Let’s talk about health benefits. Beets (and their greens) are rich in folate, potassium, magnesium, zinc, copper, vitamins A,C, K, lots of antioxidants and they’re anti inflammatory. Their intense coloring comes from chemical compounds known as Betalains - naturally occurring pigments of red violet and yellow orange. More than just visually appealing, Betalains help draw toxins out of the body. Some studies suggest beet juice as a cure for hangover symptoms.

Beets and Root Veggies at Market

Beets have another super power - they are vasodilators: high levels of Nitric Oxide help broaden your blood vessels so oxygen flows more easily throughout your body. Whoa! Make way for Mrs. Frizzle and the Magic School Bus!




But still, there are beet lovers and beet…rejecters. They are a vegetable that can smell and taste just like the ground they were pulled from. That acute wet soil scent is due to a chemical called GEOSMIN which humans are particularly sensitive to.  It’s that just after a rainfall smell (makes me think of summer just typing about it). Theory suggests it’s an early development to help guide us to a water source - wet soil means water nearby! Whatever the reason, we are so highly responsive to it, we can register the scent at a ratio as low as

5 parts per TRILLION!

-according to Jo Robinson, health writer and author of Eating on the Wild Side. 

That’s a strength of smell even your favorite candle store couldn’t match!

If you don’t find that scent particularly appetizing - not to worry! Cooking your beets will release the natural sugars (they have the highest concentration of any vegetable) and if you throw in an acid - balsamic vinegar, lemon juice, or give this recipe a try - it will significantly reduce any hint of soil before dinner time.


It all depends on your threshold for dirt! 




Sources: Fact Retriever - Beet Facts, Just Beet It - Hate Beets?
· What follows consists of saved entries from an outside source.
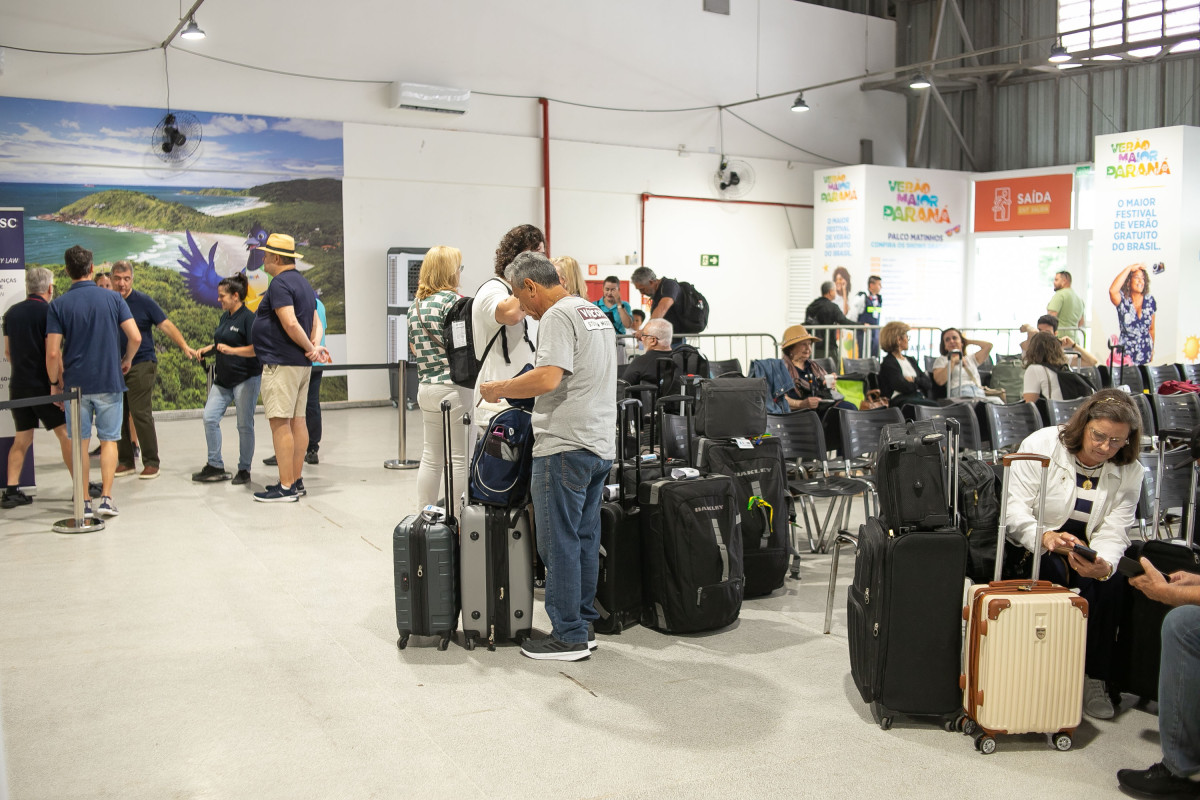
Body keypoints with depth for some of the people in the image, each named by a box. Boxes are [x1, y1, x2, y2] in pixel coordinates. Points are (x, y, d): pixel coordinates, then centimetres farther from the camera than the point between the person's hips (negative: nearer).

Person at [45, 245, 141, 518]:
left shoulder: (58, 305, -4)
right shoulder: (113, 298, -2)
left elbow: (52, 353, -8)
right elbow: (135, 337, -7)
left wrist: (54, 383, 6)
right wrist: (127, 360, 12)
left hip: (75, 383, 0)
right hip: (109, 382, 0)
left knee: (80, 443, 9)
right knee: (108, 440, 8)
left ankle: (83, 502, 11)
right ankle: (106, 498, 1)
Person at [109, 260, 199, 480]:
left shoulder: (143, 301, -2)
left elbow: (166, 325, -6)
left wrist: (184, 346, -19)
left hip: (141, 364, -4)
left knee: (141, 414, -9)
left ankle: (151, 463, -1)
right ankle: (125, 462, 18)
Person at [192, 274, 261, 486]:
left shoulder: (248, 318, -12)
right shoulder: (224, 317, 13)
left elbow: (256, 349, -20)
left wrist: (231, 350, -28)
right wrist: (208, 349, 12)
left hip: (246, 378, -8)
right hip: (223, 378, 8)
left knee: (244, 425, 0)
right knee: (210, 417, 1)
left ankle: (244, 470, 11)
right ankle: (215, 466, 9)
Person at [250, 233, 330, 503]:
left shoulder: (280, 283, -13)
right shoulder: (304, 283, 18)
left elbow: (291, 323, -23)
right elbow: (316, 323, 16)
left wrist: (310, 348, -11)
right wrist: (315, 347, 0)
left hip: (281, 364, -10)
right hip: (301, 363, 10)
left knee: (280, 422, -8)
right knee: (297, 420, 11)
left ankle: (286, 487, -8)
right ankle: (296, 480, 17)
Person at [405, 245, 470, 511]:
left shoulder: (416, 305, 12)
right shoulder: (451, 300, -12)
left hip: (426, 386, 8)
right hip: (453, 386, -8)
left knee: (431, 457, 14)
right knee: (459, 458, 0)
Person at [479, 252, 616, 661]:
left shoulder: (558, 316, -12)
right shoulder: (598, 313, 19)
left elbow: (548, 378, -24)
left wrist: (499, 389, -11)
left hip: (565, 447, -10)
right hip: (601, 445, 10)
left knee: (560, 543, -3)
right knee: (585, 538, 14)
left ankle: (569, 636, 3)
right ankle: (584, 623, 22)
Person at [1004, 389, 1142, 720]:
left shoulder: (1130, 471, -2)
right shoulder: (1041, 444, -12)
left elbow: (1113, 533, -11)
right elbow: (1015, 509, -18)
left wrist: (1104, 564, -34)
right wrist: (1045, 538, -39)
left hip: (1087, 553, 3)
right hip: (1033, 548, -3)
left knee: (1112, 583, -26)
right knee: (1060, 575, -32)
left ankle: (1095, 679, -12)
Science Has the Answer, ThoughtCo - Can You Smell Rain?, Food Revolution - Benefits of Beets, Healthy Beeter - Betalain, What Is It?
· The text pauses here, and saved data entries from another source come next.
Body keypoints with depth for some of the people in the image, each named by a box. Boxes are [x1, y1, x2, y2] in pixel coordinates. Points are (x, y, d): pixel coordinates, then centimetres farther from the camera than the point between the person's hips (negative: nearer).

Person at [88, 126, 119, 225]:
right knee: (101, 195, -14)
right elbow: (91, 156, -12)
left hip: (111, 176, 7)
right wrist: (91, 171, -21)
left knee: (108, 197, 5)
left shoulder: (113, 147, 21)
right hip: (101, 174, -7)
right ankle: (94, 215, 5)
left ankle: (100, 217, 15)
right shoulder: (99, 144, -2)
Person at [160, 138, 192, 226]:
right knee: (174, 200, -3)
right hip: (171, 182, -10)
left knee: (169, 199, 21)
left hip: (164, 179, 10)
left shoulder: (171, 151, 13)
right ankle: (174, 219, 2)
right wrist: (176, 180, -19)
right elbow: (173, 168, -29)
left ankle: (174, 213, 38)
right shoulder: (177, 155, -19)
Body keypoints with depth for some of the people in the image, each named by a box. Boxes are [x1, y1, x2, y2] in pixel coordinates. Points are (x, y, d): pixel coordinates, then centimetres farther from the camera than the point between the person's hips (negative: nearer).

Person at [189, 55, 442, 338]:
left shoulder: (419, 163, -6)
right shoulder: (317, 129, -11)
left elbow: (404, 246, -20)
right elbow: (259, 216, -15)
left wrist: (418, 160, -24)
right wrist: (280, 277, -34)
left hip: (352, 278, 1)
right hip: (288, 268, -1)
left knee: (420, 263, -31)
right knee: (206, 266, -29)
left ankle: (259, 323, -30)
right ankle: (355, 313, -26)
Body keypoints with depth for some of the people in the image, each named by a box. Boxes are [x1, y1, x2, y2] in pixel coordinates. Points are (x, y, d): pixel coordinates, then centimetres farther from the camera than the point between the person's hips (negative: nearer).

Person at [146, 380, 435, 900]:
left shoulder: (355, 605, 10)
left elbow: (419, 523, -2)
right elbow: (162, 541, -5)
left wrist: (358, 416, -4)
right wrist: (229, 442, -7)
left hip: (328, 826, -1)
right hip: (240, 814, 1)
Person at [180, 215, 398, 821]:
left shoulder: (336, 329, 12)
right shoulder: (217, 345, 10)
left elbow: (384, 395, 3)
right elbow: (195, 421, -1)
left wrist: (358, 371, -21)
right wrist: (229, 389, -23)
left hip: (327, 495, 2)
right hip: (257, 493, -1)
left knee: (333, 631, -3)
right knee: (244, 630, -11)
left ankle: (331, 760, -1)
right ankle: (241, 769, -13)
14 comments on In Defense of Beets...

  • Ann in PA
    Ann in PA — March 03, 2023

    I did not like beets when I was a child; I guess the taste was too strong for my tastebuds. After I grew up, married and started an organic garden, I planted beets, wow! Nothing is better than fresh picked from the garden. We love them! Hot as a side dish or cold sliced in a salad, beets are a favorite.

  • Derrill Browning
    Derrill Browning — March 03, 2023

    Several years ago got a much larger pack of Early Wonder from you. They grew fab with. great greens that mixed well with other greens too. The next year I ordered and the pack was itty-bitty. The first pack was enough for a thickly planted 80 foot raised bed row. The next seed pack was enough for about 10 feet.. Can you make some exceptions and provide a larger pack maybe 3 or 4 ounces? Always enjoy your best seeds on the market.

    TRISH — March 03, 2023

    I like to eat them raw like apples. I also can them with whole spices. For me, I really like all kinds of beets and don’t mind the “dirt” taste in exchange for the health benefits.

  • Randy
    Randy — November 27, 2022

    We were a beet hater, tastes like dirt, family. Then we decided to try borscht last year and realized how good it tastes. no dirt! So we planted beets, canned them and use it in borscht. The key, like you stated, is add some acid-just a tablespoon or so of ACV does the trick. We even pressure can our beets with a bit of ACV added. Now we eat them all the time! Try it! Don’t forget to add a dollop of sour cream to the soup and have it with home made bread.

  • Judy Weymouth
    Judy Weymouth — September 10, 2022
    I always grew them in our garden, & the rest of the family loved them. I like beet greens very much, but to me, beets taste like dirt no matter how they’re prepared. I’ve even tried sugar beets & mangels, but no thanks—- chopped them up & fed them to the cattle! Thanks for the explanation!